[Data to examine — start]

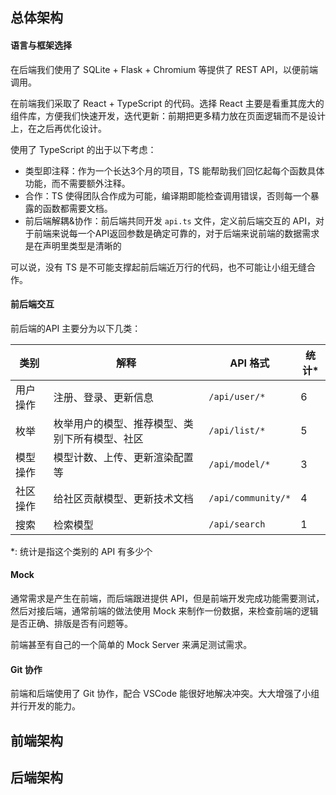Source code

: ##  总体架构

#### 语言与框架选择

在后端我们使用了 SQLite + Flask + Chromium 等提供了 REST API，以便前端调用。

在前端我们采取了 React + TypeScript 的代码。选择 React 主要是看重其庞大的组件库，方便我们快速开发，迭代更新：前期把更多精力放在页面逻辑而不是设计上，在之后再优化设计。

使用了 TypeScript 的出于以下考虑：

- 类型即注释：作为一个长达3个月的项目，TS 能帮助我们回忆起每个函数具体功能，而不需要额外注释。
- 合作：TS 使得团队合作成为可能，编译期即能检查调用错误，否则每一个暴露的函数都需要文档。
- 前后端解耦&协作：前后端共同开发 `api.ts` 文件，定义前后端交互的 API，对于前端来说每一个API返回参数是确定可靠的，对于后端来说前端的数据需求是在声明里类型是清晰的

可以说，没有 TS 是不可能支撑起前后端近万行的代码，也不可能让小组无缝合作。



#### 前后端交互

前后端的API 主要分为以下几类：

| 类别     | 解释                                           | API 格式           | 统计* |
| -------- | ---------------------------------------------- | ------------------ | ----- |
| 用户操作 | 注册、登录、更新信息                           | `/api/user/*`      | 6     |
| 枚举     | 枚举用户的模型、推荐模型、类别下所有模型、社区 | `/api/list/*`      | 5     |
| 模型操作 | 模型计数、上传、更新渲染配置等                 | `/api/model/*`     | 3     |
| 社区操作 | 给社区贡献模型、更新技术文档                   | `/api/community/*` | 4     |
| 搜索     | 检索模型                                       | `/api/search`      | 1     |

*: 统计是指这个类别的 API 有多少个



#### Mock

通常需求是产生在前端，而后端跟进提供 API，但是前端开发完成功能需要测试，然后对接后端，通常前端的做法使用 Mock 来制作一份数据，来检查前端的逻辑是否正确、排版是否有问题等。

前端甚至有自己的一个简单的 Mock Server 来满足测试需求。



#### Git 协作

前端和后端使用了 Git 协作，配合 VSCode 能很好地解决冲突。大大增强了小组并行开发的能力。





## 前端架构





## 后端架构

[Data to examine — finish]

▸ Exercise requirements: Copy all of the data above word for word, leaving out the picture.

▸ Solution to this task:
Source code

: ##  总体架构

#### 语言与框架选择

在后端我们使用了 SQLite + Flask + Chromium 等提供了 REST API，以便前端调用。

在前端我们采取了 React + TypeScript 的代码。选择 React 主要是看重其庞大的组件库，方便我们快速开发，迭代更新：前期把更多精力放在页面逻辑而不是设计上，在之后再优化设计。

使用了 TypeScript 的出于以下考虑：

- 类型即注释：作为一个长达3个月的项目，TS 能帮助我们回忆起每个函数具体功能，而不需要额外注释。
- 合作：TS 使得团队合作成为可能，编译期即能检查调用错误，否则每一个暴露的函数都需要文档。
- 前后端解耦&协作：前后端共同开发 `api.ts` 文件，定义前后端交互的 API，对于前端来说每一个API返回参数是确定可靠的，对于后端来说前端的数据需求是在声明里类型是清晰的

可以说，没有 TS 是不可能支撑起前后端近万行的代码，也不可能让小组无缝合作。



#### 前后端交互

前后端的API 主要分为以下几类：

| 类别     | 解释                                           | API 格式           | 统计* |
| -------- | ---------------------------------------------- | ------------------ | ----- |
| 用户操作 | 注册、登录、更新信息                           | `/api/user/*`      | 6     |
| 枚举     | 枚举用户的模型、推荐模型、类别下所有模型、社区 | `/api/list/*`      | 5     |
| 模型操作 | 模型计数、上传、更新渲染配置等                 | `/api/model/*`     | 3     |
| 社区操作 | 给社区贡献模型、更新技术文档                   | `/api/community/*` | 4     |
| 搜索     | 检索模型                                       | `/api/search`      | 1     |

*: 统计是指这个类别的 API 有多少个



#### Mock

通常需求是产生在前端，而后端跟进提供 API，但是前端开发完成功能需要测试，然后对接后端，通常前端的做法使用 Mock 来制作一份数据，来检查前端的逻辑是否正确、排版是否有问题等。

前端甚至有自己的一个简单的 Mock Server 来满足测试需求。



#### Git 协作

前端和后端使用了 Git 协作，配合 VSCode 能很好地解决冲突。大大增强了小组并行开发的能力。





## 前端架构





## 后端架构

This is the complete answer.